As children begin the toddler stage, they respond to familiar words by shouting, gesturing or reaching for objects. As their language skills develop, their babbles evolve into a mix of real and made-up words and phrases. They learn to express their needs and wants with language and rely less on crying.

There are many ways that you can work with your child to help build the vocabulary he needs to communicate with you. Below are a few activities that you can try at home.

1. Play telephone

Use a toy telephone and pretend to call your child. Ask him questions about his toys, the weather, or what your pet is doing. Say goodbye and hang up. Then say, “Who else can we call?” Your child may want to carry on a conversation with a family member or stuffed animal.

2. Sing “Old MacDonald”

Gather a group of toy animals and sing “Old MacDonald.” Hold up each animal as you say it’s name and sound. Encourage your child to sing along and say the names of the animals with you.

3. Use surprise words

Use surprise words like “oh” or “oops” with your child.
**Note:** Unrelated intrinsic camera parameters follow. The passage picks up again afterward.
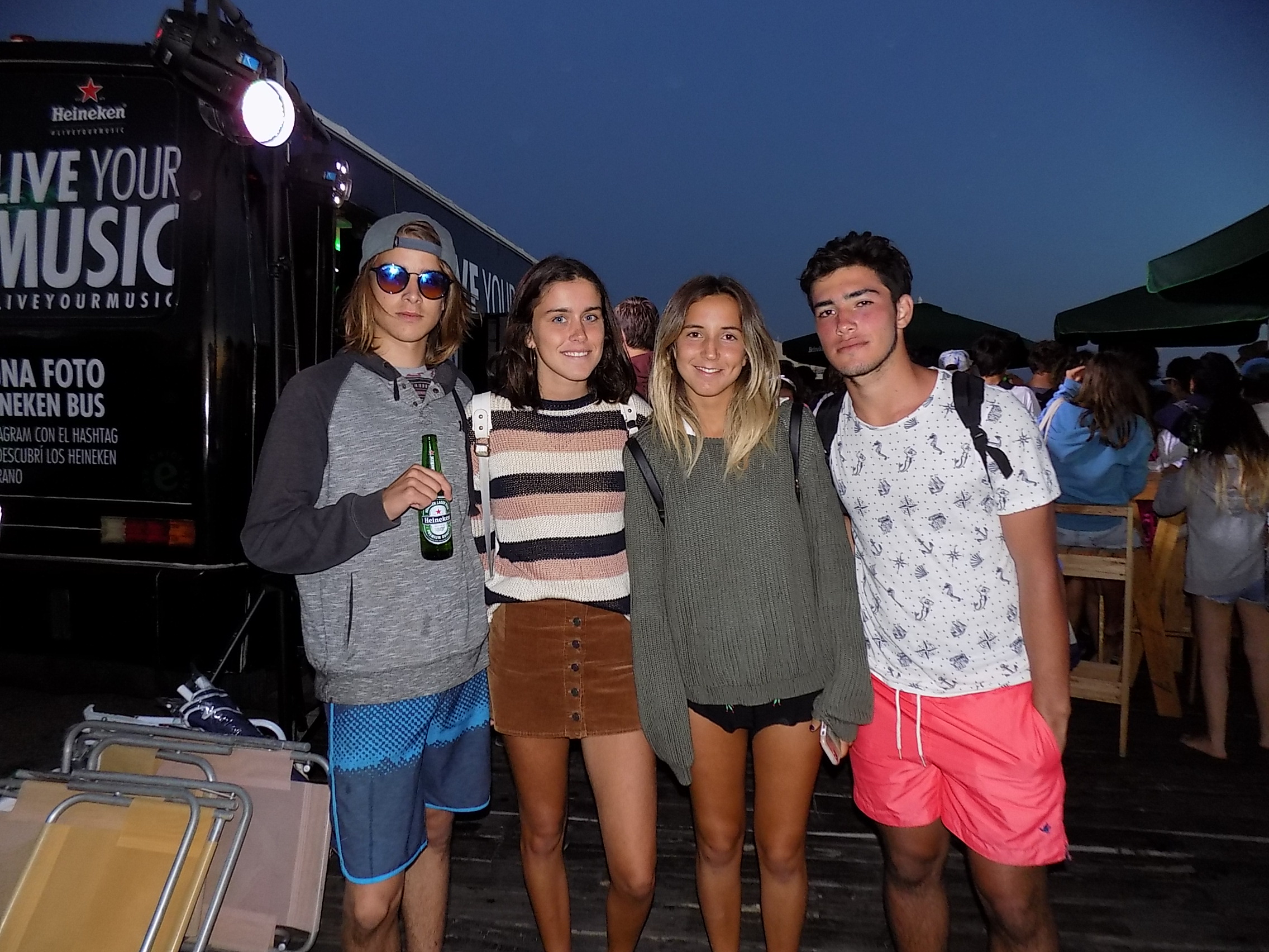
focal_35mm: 23
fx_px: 843
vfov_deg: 58.9
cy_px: 476
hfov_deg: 73.9
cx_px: 634
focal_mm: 4
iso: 200
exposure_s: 1/30
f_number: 3.1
Make sure he sees why you say the words. When you drop a toy or feeding utensil, use a surprise word as you pick it up. “Oops the toy dropped! I’ll have to pick it up.” See if he will imitate your action and use the new words.

4. Model bigger phrases

When your child begins to speak, repeat his words and add a word or two. Point to a toy car and ask your child what it is. When he responds “car,” say, “Yes, that is a bright red car.”

5. Describe family photos

Provide your child with some family photos. First, ask him questions that can be answered by pointing or gesturing, such as “Where is Mommy?” Then, ask short open-ended questions, such as “What is Mommy doing in this photo?” or “What do you see?” Guide responses if needed.